(Beginning of Records supplied)

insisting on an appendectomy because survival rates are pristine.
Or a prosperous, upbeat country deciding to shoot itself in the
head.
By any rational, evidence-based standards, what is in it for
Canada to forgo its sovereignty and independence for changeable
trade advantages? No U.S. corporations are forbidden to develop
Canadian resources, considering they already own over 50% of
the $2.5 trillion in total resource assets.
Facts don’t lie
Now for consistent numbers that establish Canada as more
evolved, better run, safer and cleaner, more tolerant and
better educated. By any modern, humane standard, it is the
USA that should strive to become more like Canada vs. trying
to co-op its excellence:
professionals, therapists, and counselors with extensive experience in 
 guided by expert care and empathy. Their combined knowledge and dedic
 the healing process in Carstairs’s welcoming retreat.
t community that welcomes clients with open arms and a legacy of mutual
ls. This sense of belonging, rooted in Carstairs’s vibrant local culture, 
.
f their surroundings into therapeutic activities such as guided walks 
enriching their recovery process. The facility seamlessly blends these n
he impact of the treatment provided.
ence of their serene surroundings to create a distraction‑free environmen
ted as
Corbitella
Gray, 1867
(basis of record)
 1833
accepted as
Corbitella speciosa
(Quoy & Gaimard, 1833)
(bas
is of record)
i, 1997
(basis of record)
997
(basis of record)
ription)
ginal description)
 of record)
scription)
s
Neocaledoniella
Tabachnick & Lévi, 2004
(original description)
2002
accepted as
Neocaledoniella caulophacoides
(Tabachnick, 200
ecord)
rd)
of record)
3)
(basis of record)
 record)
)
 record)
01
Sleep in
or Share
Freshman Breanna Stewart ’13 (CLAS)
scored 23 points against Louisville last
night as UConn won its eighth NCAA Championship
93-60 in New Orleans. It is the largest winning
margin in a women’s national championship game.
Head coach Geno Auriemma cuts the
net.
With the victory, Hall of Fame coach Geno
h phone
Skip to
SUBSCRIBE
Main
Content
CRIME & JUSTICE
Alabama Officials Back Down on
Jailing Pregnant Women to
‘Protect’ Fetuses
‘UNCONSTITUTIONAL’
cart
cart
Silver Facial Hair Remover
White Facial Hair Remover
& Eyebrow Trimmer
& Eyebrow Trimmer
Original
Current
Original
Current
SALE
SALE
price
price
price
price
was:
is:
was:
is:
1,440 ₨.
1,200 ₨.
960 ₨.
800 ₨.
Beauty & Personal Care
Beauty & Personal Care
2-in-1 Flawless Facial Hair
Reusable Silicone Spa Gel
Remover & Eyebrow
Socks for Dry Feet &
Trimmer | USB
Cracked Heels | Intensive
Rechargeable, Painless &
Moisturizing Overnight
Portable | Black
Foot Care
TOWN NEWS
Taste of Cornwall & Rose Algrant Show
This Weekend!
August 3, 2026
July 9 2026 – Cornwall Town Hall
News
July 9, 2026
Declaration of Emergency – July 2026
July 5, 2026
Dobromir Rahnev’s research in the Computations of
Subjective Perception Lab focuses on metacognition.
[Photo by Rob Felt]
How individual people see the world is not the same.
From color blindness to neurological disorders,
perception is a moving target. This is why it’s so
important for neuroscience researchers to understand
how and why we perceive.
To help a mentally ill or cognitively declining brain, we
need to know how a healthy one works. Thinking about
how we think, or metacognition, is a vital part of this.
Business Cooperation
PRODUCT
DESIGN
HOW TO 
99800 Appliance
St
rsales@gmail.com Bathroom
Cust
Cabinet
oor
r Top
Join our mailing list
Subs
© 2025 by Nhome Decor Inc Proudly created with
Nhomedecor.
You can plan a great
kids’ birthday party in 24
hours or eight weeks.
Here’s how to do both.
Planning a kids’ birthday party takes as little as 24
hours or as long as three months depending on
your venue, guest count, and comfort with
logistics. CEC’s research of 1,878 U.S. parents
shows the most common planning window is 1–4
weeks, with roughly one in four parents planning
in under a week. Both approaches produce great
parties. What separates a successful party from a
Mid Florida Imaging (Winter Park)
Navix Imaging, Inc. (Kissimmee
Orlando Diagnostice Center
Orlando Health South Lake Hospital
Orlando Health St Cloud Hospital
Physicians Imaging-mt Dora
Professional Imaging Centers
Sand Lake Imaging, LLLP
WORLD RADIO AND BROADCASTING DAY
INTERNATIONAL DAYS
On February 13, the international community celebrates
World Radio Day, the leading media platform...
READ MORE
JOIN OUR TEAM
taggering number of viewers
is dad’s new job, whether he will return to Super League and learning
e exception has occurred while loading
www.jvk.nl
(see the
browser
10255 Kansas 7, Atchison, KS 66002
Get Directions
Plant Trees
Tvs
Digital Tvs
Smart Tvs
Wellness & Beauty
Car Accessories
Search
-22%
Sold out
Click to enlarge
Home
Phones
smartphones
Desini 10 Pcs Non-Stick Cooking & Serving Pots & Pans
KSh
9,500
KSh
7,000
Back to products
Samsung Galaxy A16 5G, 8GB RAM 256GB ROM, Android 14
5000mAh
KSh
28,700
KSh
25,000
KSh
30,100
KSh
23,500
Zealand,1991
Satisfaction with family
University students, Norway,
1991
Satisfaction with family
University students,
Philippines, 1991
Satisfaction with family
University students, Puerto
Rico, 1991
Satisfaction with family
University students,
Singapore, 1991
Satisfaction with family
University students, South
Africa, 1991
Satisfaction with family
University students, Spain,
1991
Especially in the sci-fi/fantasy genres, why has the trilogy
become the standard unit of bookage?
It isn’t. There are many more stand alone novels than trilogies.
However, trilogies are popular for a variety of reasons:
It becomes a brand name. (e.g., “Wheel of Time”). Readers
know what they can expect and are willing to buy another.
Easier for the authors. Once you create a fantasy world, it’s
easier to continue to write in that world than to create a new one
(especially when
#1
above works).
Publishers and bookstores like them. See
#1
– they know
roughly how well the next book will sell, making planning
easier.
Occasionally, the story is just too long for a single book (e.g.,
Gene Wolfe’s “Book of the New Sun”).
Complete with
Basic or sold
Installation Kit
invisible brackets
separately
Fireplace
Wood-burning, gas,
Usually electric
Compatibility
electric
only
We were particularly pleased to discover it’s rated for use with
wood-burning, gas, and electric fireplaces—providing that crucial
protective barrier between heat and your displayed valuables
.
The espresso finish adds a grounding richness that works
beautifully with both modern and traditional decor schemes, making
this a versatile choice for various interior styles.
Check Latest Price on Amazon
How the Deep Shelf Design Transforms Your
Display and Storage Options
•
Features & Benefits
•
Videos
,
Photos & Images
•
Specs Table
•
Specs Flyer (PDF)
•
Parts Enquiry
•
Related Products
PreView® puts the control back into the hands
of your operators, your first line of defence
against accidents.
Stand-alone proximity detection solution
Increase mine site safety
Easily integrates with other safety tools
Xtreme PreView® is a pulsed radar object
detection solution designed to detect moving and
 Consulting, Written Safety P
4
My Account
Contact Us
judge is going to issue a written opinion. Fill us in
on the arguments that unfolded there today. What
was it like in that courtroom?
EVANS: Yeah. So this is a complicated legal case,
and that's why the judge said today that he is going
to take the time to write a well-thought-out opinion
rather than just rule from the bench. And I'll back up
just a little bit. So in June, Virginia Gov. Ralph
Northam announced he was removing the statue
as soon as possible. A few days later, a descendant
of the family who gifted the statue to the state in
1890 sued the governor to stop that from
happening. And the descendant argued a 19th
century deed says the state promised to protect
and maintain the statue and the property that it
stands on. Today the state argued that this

(End of Records supplied)

Return each line above exactly as it appears.

▸ **Problem solution**:
insisting on an appendectomy because survival rates are pristine.
Or a prosperous, upbeat country deciding to shoot itself in the
head.
By any rational, evidence-based standards, what is in it for
Canada to forgo its sovereignty and independence for changeable
trade advantages? No U.S. corporations are forbidden to develop
Canadian resources, considering they already own over 50% of
the $2.5 trillion in total resource assets.
Facts don’t lie
Now for consistent numbers that establish Canada as more
evolved, better run, safer and cleaner, more tolerant and
better educated. By any modern, humane standard, it is the
USA that should strive to become more like Canada vs. trying
to co-op its excellence:
professionals, therapists, and counselors with extensive experience in 
 guided by expert care and empathy. Their combined knowledge and dedic
 the healing process in Carstairs’s welcoming retreat.
t community that welcomes clients with open arms and a legacy of mutual
ls. This sense of belonging, rooted in Carstairs’s vibrant local culture, 
.
f their surroundings into therapeutic activities such as guided walks 
enriching their recovery process. The facility seamlessly blends these n
he impact of the treatment provided.
ence of their serene surroundings to create a distraction‑free environmen
ted as
Corbitella
Gray, 1867
(basis of record)
 1833
accepted as
Corbitella speciosa
(Quoy & Gaimard, 1833)
(bas
is of record)
i, 1997
(basis of record)
997
(basis of record)
ription)
ginal description)
 of record)
scription)
s
Neocaledoniella
Tabachnick & Lévi, 2004
(original description)
2002
accepted as
Neocaledoniella caulophacoides
(Tabachnick, 200
ecord)
rd)
of record)
3)
(basis of record)
 record)
)
 record)
01
Sleep in
or Share
Freshman Breanna Stewart ’13 (CLAS)
scored 23 points against Louisville last
night as UConn won its eighth NCAA Championship
93-60 in New Orleans. It is the largest winning
margin in a women’s national championship game.
Head coach Geno Auriemma cuts the
net.
With the victory, Hall of Fame coach Geno
h phone
Skip to
SUBSCRIBE
Main
Content
CRIME & JUSTICE
Alabama Officials Back Down on
Jailing Pregnant Women to
‘Protect’ Fetuses
‘UNCONSTITUTIONAL’
cart
cart
Silver Facial Hair Remover
White Facial Hair Remover
& Eyebrow Trimmer
& Eyebrow Trimmer
Original
Current
Original
Current
SALE
SALE
price
price
price
price
was:
is:
was:
is:
1,440 ₨.
1,200 ₨.
960 ₨.
800 ₨.
Beauty & Personal Care
Beauty & Personal Care
2-in-1 Flawless Facial Hair
Reusable Silicone Spa Gel
Remover & Eyebrow
Socks for Dry Feet &
Trimmer | USB
Cracked Heels | Intensive
Rechargeable, Painless &
Moisturizing Overnight
Portable | Black
Foot Care
TOWN NEWS
Taste of Cornwall & Rose Algrant Show
This Weekend!
August 3, 2026
July 9 2026 – Cornwall Town Hall
News
July 9, 2026
Declaration of Emergency – July 2026
July 5, 2026
Dobromir Rahnev’s research in the Computations of
Subjective Perception Lab focuses on metacognition.
[Photo by Rob Felt]
How individual people see the world is not the same.
From color blindness to neurological disorders,
perception is a moving target. This is why it’s so
important for neuroscience researchers to understand
how and why we perceive.
To help a mentally ill or cognitively declining brain, we
need to know how a healthy one works. Thinking about
how we think, or metacognition, is a vital part of this.
Business Cooperation
PRODUCT
DESIGN
HOW TO 
99800 Appliance
St
rsales@gmail.com Bathroom
Cust
Cabinet
oor
r Top
Join our mailing list
Subs
© 2025 by Nhome Decor Inc Proudly created with
Nhomedecor.
You can plan a great
kids’ birthday party in 24
hours or eight weeks.
Here’s how to do both.
Planning a kids’ birthday party takes as little as 24
hours or as long as three months depending on
your venue, guest count, and comfort with
logistics. CEC’s research of 1,878 U.S. parents
shows the most common planning window is 1–4
weeks, with roughly one in four parents planning
in under a week. Both approaches produce great
parties. What separates a successful party from a
Mid Florida Imaging (Winter Park)
Navix Imaging, Inc. (Kissimmee
Orlando Diagnostice Center
Orlando Health South Lake Hospital
Orlando Health St Cloud Hospital
Physicians Imaging-mt Dora
Professional Imaging Centers
Sand Lake Imaging, LLLP
WORLD RADIO AND BROADCASTING DAY
INTERNATIONAL DAYS
On February 13, the international community celebrates
World Radio Day, the leading media platform...
READ MORE
JOIN OUR TEAM
taggering number of viewers
is dad’s new job, whether he will return to Super League and learning
e exception has occurred while loading
www.jvk.nl
(see the
browser
10255 Kansas 7, Atchison, KS 66002
Get Directions
Plant Trees
Tvs
Digital Tvs
Smart Tvs
Wellness & Beauty
Car Accessories
Search
-22%
Sold out
Click to enlarge
Home
Phones
smartphones
Desini 10 Pcs Non-Stick Cooking & Serving Pots & Pans
KSh
9,500
KSh
7,000
Back to products
Samsung Galaxy A16 5G, 8GB RAM 256GB ROM, Android 14
5000mAh
KSh
28,700
KSh
25,000
KSh
30,100
KSh
23,500
Zealand,1991
Satisfaction with family
University students, Norway,
1991
Satisfaction with family
University students,
Philippines, 1991
Satisfaction with family
University students, Puerto
Rico, 1991
Satisfaction with family
University students,
Singapore, 1991
Satisfaction with family
University students, South
Africa, 1991
Satisfaction with family
University students, Spain,
1991
Especially in the sci-fi/fantasy genres, why has the trilogy
become the standard unit of bookage?
It isn’t. There are many more stand alone novels than trilogies.
However, trilogies are popular for a variety of reasons:
It becomes a brand name. (e.g., “Wheel of Time”). Readers
know what they can expect and are willing to buy another.
Easier for the authors. Once you create a fantasy world, it’s
easier to continue to write in that world than to create a new one
(especially when
#1
above works).
Publishers and bookstores like them. See
#1
– they know
roughly how well the next book will sell, making planning
easier.
Occasionally, the story is just too long for a single book (e.g.,
Gene Wolfe’s “Book of the New Sun”).
Complete with
Basic or sold
Installation Kit
invisible brackets
separately
Fireplace
Wood-burning, gas,
Usually electric
Compatibility
electric
only
We were particularly pleased to discover it’s rated for use with
wood-burning, gas, and electric fireplaces—providing that crucial
protective barrier between heat and your displayed valuables
.
The espresso finish adds a grounding richness that works
beautifully with both modern and traditional decor schemes, making
this a versatile choice for various interior styles.
Check Latest Price on Amazon
How the Deep Shelf Design Transforms Your
Display and Storage Options
•
Features & Benefits
•
Videos
,
Photos & Images
•
Specs Table
•
Specs Flyer (PDF)
•
Parts Enquiry
•
Related Products
PreView® puts the control back into the hands
of your operators, your first line of defence
against accidents.
Stand-alone proximity detection solution
Increase mine site safety
Easily integrates with other safety tools
Xtreme PreView® is a pulsed radar object
detection solution designed to detect moving and
 Consulting, Written Safety P
4
My Account
Contact Us
judge is going to issue a written opinion. Fill us in
on the arguments that unfolded there today. What
was it like in that courtroom?
EVANS: Yeah. So this is a complicated legal case,
and that's why the judge said today that he is going
to take the time to write a well-thought-out opinion
rather than just rule from the bench. And I'll back up
just a little bit. So in June, Virginia Gov. Ralph
Northam announced he was removing the statue
as soon as possible. A few days later, a descendant
of the family who gifted the statue to the state in
1890 sued the governor to stop that from
happening. And the descendant argued a 19th
century deed says the state promised to protect
and maintain the statue and the property that it
stands on. Today the state argued that this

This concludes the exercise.